Нового пациента звали Эдвард Бёрджесс. Во время войны этот мужчина четыре года проработал армейским шофером и все это время демонстрировал отменное здоровье. Потом пошел служить пехотинцем, был направлен на фронт и там вместе с товарищами попал под обстрел. Бомбежка спровоцировала стремительное ухудшение душевного здоровья. Бёрджесс был доставлен в медпункт на береговом плацдарме в Нормандии. Оттуда его эвакуировали в Англию и с тех пор лечили различными способами. Хотя внешне все как будто наладилось, Бёрджесс постоянно оставался в напряженном состоянии и был склонен к приступам тревоги. Бёрджесса назначили на бумажную работу, а после демобилизации он занялся логистическим бизнесом в Ловстофте, причем весьма успешно. За короткое время Бёрджесс стал уважаемым членом местной торговой ассоциации. Заслуги его были настолько общепризнанны, что Бёрджесса вскоре выбрали ее президентом. И все же его продолжали мучить тяжелые воспоминания, а по ночам снились кошмары, в которых он снова видел поле боя и переживал ужасы войны. Несколько раз в неделю Бёрджесс просыпался от собственных криков, весь в поту. Время от времени пропадала чувствительность в ногах. Состояние Бёрджесса осложняло совместную жизнь с женой, и в конце концов после долгих споров и уговоров супруга наконец заставила его обратиться к врачу.

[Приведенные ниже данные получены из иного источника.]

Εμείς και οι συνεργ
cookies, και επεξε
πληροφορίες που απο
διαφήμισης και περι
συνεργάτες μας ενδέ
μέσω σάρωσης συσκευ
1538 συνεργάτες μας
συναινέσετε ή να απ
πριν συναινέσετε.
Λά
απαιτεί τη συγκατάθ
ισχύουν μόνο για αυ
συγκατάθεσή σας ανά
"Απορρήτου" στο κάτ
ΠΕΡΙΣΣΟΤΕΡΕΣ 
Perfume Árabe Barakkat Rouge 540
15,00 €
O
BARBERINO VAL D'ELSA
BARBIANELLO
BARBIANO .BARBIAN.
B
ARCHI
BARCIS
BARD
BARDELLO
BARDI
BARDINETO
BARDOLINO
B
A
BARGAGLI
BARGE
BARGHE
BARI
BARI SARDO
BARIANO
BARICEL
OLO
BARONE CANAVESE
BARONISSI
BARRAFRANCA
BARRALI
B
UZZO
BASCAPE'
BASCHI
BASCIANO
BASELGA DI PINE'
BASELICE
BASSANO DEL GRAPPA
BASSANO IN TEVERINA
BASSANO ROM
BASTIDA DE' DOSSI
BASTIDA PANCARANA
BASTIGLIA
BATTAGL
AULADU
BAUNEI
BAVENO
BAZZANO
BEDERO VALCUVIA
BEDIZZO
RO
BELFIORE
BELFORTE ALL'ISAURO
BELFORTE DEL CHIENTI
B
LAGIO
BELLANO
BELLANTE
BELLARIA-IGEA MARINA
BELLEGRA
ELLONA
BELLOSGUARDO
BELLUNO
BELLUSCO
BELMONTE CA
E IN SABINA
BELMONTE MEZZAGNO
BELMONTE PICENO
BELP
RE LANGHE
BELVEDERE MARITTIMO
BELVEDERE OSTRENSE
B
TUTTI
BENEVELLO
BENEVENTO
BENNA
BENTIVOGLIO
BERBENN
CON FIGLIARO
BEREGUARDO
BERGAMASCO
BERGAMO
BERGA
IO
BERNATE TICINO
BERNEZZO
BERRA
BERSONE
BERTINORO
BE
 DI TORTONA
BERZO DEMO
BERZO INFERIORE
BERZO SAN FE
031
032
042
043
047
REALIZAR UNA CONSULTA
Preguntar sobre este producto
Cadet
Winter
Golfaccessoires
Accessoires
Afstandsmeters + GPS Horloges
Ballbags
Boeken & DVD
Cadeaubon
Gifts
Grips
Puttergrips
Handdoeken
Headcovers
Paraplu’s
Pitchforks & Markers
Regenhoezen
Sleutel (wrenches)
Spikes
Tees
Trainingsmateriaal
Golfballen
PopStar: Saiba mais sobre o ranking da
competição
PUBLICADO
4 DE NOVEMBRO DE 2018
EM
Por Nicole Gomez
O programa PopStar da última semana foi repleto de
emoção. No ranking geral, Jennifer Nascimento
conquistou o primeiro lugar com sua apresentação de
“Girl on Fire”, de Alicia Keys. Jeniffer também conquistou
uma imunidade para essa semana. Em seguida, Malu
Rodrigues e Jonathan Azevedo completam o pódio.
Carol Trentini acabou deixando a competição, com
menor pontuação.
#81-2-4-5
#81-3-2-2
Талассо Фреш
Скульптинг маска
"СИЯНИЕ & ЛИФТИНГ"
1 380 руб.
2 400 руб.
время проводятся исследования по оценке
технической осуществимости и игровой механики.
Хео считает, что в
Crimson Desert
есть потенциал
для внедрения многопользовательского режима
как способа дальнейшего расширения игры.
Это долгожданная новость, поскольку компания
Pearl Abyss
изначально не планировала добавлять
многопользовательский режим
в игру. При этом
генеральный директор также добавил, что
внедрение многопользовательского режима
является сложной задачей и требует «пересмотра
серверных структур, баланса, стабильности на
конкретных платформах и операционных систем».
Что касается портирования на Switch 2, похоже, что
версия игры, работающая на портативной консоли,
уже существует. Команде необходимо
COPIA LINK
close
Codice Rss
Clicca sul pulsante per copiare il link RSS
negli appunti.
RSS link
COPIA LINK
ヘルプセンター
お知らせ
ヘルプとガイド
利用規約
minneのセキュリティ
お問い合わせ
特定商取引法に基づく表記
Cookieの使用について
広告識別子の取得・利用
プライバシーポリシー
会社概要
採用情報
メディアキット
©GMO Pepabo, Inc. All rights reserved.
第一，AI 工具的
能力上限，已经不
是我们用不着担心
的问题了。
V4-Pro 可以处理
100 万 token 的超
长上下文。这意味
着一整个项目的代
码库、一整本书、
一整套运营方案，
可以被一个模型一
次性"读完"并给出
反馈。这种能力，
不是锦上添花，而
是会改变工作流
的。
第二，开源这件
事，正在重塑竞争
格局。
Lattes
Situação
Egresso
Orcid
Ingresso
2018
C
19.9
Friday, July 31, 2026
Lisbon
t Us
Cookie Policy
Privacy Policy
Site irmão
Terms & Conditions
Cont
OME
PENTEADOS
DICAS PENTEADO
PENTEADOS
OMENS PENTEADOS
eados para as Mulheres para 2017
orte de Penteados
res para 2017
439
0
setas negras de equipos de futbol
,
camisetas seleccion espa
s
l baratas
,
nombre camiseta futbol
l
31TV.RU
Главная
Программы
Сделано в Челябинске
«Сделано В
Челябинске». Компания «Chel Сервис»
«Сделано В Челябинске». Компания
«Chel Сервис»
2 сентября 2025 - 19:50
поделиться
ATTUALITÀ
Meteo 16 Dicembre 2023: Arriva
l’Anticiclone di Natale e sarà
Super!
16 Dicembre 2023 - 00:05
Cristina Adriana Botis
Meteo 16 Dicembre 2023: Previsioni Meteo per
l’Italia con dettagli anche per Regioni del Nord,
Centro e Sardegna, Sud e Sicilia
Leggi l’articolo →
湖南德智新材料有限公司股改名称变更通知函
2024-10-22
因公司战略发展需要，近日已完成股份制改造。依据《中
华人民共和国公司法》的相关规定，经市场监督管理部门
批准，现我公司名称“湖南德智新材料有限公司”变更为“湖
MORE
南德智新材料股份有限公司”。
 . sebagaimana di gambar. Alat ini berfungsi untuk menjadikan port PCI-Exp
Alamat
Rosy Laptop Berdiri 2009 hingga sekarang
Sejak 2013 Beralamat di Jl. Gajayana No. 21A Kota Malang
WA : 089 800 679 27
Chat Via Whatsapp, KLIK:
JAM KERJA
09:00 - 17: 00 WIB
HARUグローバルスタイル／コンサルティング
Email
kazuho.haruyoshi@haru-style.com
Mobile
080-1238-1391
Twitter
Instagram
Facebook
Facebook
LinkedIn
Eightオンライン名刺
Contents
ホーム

Ожидая мистера Бёрджесса в кабинете для приема приходящих пациентов, я перечитывал его направление. Медсестре было велено встретить его в вестибюле. Наконец внизу раздался стук металлического дверного молотка – три размеренных удара, усиленные гулким эхом. Вскоре в коридоре послышались шаги, и мистера Бёрджесса провели внутрь. Я сразу узнал это лицо – покатый лоб, глубоко посаженные глаза, тонкие черты лица. Но понадобилось некоторое время, чтобы вспомнить, где я видел этого мрачного, угрюмого человека.
– Здравствуйте, доктор, – произнес Бёрджесс, протягивая руку.
– Здравствуйте, мистер Бёрджесс. – И тут я вспомнил. – Кажется, мы с вами уже встречались.
– Да. Вместе ехали в купе.
Я вспомнил долгую дорогу до Уилдерхоупа и мужчину, который сидел напротив, вцепившись в собственные колени. «Людям не хотелось, чтобы прямо под носом дурдом открывали». Тогда я его не так понял. Мистер Бёрджесс выражал не собственное мнение, а предупреждал о враждебном отношении местных.
– Прошу. – Я жестом указал на пустой стул.